● EXERCISE REQUIREMENTS:
1 - Answer these questions from the article about Traute Lafrenz and the White Rose below:
(a) Where did Lafrenz die, and at what age?
(b) Where did the White Rose distribute its anti-war pamphlets, and in which years?
(c) What did Lafrenz do after Hans and Sophie Scholl were arrested in February 1943?
2 - Resume the article about Traute Lafrenz and the White Rose below, starting after its last sentence.
----- EXTRACTED TEXT
NB: The memory of these young people, their indomitable courage and humanity in resisting the criminal Nazi regime always brings tears to my eyes. They have left us something priceless: the belief in an undefeated human conscience. Goodbye Traute, and good bye again Sophie and Hans and all your comrades on the White Rose. Thank you, and rest in peace.
Lafrenz was arrested twice by the Gestapo; liberated in April 1945 and settled in the US
The last surviving member of the White Rose resistance movement, which urged Germans to stand up against Nazi tyranny during the second world war, has died, according to the group’s historical foundation.

Traute Lafrenz died at her home in South Carolina on Monday at the age of 103, the group said in a statement on Thursday, paying tribute to her “courageous resistance and lasting testimony”. One of the most famous groups to resist the Nazis in Germany, the White Rose distributed anti-war pamphlets at Munich university in 1942-3, calling on people to rise up against the regime.

Sophie Scholl
According to the foundation, Lafrenz met Hans Scholl, one of the founders of the group along with his sister Sophie Scholl and Christoph Probst, in the summer of 1941. A year later, Lafrenz, a medical student, came across a flyer and realised Hans Scholl’s involvement from the literary quotations used in the text. She carried flyers to Hamburg where they were distributed by friends. When Hans and Sophie Scholl were arrested in February 1943, Lafrenz drove to the city of Ulm to inform their family.
----------
----- DATA UNDER STUDY
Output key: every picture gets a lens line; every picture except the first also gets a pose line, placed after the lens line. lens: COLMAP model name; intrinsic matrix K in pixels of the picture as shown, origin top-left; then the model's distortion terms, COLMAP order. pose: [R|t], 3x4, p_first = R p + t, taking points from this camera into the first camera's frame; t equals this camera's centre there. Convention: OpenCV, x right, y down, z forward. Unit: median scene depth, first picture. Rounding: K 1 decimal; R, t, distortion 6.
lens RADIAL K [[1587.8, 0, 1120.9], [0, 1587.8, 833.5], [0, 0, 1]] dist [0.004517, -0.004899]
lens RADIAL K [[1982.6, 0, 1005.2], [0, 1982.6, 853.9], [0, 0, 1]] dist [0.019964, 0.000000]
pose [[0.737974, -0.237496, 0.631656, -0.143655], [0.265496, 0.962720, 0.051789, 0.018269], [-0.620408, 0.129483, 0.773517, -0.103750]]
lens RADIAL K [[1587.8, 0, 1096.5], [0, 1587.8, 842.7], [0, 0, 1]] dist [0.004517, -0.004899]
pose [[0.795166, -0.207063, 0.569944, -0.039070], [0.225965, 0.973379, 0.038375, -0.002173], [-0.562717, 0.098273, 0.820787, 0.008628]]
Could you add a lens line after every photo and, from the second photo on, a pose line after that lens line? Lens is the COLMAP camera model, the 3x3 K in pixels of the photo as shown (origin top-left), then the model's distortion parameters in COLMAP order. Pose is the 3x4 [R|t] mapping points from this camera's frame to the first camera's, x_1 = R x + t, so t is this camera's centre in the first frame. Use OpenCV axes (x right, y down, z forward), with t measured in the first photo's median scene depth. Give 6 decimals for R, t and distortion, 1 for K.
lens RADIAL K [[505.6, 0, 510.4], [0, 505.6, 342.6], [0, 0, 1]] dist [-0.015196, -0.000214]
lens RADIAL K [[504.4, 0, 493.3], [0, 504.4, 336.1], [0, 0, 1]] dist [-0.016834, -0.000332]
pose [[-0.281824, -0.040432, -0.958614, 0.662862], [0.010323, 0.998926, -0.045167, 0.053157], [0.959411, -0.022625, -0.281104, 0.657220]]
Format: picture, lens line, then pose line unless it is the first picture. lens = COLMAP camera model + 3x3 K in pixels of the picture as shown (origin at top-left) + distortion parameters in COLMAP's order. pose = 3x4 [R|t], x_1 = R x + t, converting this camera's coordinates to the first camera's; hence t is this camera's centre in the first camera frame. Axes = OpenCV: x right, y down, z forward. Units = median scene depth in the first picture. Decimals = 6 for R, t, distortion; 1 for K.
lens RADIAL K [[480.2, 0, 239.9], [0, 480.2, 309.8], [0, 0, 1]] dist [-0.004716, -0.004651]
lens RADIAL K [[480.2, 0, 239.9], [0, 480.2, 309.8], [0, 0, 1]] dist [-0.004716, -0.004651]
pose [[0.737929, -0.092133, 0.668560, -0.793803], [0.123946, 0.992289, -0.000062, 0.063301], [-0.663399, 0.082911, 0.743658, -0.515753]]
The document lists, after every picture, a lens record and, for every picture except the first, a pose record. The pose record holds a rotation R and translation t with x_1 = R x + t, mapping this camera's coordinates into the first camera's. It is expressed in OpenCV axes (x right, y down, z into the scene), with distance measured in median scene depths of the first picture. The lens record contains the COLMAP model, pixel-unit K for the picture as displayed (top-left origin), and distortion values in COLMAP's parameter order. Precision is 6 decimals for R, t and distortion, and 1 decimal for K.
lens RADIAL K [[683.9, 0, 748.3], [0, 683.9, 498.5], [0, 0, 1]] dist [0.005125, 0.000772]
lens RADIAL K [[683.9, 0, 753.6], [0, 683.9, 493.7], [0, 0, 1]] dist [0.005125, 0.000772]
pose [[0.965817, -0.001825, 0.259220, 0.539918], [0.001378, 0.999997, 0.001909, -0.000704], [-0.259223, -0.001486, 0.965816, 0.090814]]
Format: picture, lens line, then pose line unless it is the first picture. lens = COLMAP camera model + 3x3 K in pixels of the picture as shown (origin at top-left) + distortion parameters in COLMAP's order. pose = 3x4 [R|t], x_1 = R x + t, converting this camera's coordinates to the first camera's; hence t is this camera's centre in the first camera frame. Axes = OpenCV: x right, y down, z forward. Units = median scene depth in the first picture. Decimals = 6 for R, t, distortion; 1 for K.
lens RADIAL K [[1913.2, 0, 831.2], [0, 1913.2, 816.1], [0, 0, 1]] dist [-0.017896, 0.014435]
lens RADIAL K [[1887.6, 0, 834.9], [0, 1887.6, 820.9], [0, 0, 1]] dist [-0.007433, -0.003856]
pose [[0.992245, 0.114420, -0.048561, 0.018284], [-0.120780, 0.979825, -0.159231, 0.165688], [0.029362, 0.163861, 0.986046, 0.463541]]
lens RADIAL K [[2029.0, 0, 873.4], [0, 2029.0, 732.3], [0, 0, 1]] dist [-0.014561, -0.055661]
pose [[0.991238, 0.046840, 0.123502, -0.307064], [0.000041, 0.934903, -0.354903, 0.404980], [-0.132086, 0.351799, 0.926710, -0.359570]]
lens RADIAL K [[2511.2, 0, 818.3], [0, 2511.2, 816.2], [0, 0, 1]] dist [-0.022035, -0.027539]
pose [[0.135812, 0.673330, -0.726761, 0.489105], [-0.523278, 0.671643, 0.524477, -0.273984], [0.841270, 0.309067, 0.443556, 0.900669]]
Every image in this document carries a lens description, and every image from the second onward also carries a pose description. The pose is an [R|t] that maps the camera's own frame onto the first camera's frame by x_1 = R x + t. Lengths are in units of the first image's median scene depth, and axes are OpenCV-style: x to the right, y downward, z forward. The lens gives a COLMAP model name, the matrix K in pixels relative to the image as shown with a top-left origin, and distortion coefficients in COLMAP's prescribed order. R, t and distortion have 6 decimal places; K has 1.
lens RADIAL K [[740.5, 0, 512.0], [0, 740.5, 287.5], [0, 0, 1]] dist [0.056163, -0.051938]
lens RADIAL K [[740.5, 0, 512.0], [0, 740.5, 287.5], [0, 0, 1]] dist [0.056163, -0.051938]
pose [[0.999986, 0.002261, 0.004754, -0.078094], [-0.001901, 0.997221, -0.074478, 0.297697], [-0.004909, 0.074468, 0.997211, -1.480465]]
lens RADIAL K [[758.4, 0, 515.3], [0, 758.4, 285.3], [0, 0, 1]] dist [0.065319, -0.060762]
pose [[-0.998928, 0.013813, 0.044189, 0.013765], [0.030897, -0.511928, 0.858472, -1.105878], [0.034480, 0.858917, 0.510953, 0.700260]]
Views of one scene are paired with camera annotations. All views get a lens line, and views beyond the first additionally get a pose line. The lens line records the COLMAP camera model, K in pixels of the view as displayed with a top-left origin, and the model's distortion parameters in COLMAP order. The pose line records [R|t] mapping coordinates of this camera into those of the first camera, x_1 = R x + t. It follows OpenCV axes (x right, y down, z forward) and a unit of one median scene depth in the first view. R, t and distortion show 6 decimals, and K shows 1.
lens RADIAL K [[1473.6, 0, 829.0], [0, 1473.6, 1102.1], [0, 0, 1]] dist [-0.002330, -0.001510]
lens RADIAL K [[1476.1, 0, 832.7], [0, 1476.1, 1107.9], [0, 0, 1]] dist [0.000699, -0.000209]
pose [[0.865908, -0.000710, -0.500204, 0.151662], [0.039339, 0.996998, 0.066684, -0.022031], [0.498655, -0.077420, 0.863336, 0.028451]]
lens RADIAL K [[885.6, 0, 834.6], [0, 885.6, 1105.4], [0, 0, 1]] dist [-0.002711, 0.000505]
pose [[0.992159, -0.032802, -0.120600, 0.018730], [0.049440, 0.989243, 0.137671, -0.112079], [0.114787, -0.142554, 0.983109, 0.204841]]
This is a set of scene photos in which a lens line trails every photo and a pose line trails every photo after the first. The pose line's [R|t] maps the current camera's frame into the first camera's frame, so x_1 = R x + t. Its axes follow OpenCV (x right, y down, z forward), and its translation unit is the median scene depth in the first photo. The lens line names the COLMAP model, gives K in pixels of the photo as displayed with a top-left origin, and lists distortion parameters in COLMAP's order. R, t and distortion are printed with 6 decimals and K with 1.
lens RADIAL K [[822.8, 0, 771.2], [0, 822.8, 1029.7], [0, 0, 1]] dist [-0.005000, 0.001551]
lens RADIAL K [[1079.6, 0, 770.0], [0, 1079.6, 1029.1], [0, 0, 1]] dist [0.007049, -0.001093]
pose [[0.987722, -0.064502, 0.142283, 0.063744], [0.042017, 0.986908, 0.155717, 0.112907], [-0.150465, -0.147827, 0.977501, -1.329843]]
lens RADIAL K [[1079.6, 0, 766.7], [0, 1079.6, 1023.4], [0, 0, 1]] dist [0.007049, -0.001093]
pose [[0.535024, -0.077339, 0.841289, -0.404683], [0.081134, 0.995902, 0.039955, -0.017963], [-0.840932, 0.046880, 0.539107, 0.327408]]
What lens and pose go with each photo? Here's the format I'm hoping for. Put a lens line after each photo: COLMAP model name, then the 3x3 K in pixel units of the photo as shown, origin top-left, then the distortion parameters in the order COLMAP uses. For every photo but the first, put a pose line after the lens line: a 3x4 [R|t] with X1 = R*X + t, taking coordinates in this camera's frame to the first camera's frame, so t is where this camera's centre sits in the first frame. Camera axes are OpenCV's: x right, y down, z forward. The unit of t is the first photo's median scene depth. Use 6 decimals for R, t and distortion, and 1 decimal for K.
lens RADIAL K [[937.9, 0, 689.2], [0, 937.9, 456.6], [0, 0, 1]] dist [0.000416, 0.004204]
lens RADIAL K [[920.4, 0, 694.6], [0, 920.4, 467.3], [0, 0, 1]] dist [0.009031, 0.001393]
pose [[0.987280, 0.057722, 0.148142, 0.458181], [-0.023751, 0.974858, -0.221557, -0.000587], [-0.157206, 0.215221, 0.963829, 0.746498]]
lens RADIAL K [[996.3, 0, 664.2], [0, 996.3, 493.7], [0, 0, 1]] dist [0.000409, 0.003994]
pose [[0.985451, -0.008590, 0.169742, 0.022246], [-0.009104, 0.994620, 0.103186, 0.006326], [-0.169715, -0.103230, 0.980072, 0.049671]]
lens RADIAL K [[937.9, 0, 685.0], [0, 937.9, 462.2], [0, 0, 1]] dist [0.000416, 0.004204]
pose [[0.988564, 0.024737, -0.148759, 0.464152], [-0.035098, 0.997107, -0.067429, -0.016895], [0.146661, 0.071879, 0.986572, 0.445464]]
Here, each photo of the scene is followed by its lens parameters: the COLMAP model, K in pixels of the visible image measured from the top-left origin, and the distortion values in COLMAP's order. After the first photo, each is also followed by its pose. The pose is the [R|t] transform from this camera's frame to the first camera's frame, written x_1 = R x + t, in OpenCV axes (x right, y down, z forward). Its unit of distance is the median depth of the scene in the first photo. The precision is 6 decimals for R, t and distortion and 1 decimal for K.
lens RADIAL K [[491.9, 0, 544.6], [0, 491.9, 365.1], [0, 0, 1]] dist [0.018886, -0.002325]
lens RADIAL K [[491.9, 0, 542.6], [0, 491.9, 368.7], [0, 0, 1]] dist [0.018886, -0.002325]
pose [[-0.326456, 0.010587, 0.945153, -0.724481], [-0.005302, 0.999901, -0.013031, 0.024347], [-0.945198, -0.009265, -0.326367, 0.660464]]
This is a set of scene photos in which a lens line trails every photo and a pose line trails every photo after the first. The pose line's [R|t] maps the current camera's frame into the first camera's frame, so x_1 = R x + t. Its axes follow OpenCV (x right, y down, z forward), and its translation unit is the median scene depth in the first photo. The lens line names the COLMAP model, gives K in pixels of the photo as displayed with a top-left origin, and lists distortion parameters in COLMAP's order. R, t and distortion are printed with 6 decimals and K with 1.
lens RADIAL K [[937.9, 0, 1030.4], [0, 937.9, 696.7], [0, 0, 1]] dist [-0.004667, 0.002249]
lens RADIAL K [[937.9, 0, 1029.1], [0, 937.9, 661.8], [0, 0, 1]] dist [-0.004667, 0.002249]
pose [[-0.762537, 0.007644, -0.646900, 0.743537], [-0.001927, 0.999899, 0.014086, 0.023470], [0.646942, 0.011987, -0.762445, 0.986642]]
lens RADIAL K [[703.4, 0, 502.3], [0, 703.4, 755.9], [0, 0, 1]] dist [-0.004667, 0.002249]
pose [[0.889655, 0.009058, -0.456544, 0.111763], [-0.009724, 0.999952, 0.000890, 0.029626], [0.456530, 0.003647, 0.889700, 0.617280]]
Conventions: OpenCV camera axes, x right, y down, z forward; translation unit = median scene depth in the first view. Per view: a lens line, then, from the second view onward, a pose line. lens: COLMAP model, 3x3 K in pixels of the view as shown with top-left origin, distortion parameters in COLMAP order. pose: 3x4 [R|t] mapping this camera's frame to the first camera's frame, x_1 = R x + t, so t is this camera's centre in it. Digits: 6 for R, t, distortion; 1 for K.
----------
● RESULTS OF THE TASKS:
1 -
(a) At her home in South Carolina, at the age of 103.
(b) At Munich university, in 1942-3.
(c) She drove to the city of Ulm to inform their family.

2 -
Following a summary trial, the original White Rose leaders – the Scholl siblings and Probst – were beheaded at the Stadelheim prison in Bavaria, along with others including their philosophy professor Kurt Huber. In April 1943, Lafrenz also fell into the hands of the Gestapo, the Nazi secret police, and was sentenced to a year in prison for “complicity”. Shortly after her release, she was arrested again by the Gestapo in Hamburg. Lafrenz spent time in four Nazi prisons before her liberation from the one in Bayreuth in April 1945.
She emigrated to the US in 1947, where she completed her medical studies. On her 100th birthday in 2019, the German president, Frank-Walter Steinmeier, praised her as a “hero of freedom and humanity”.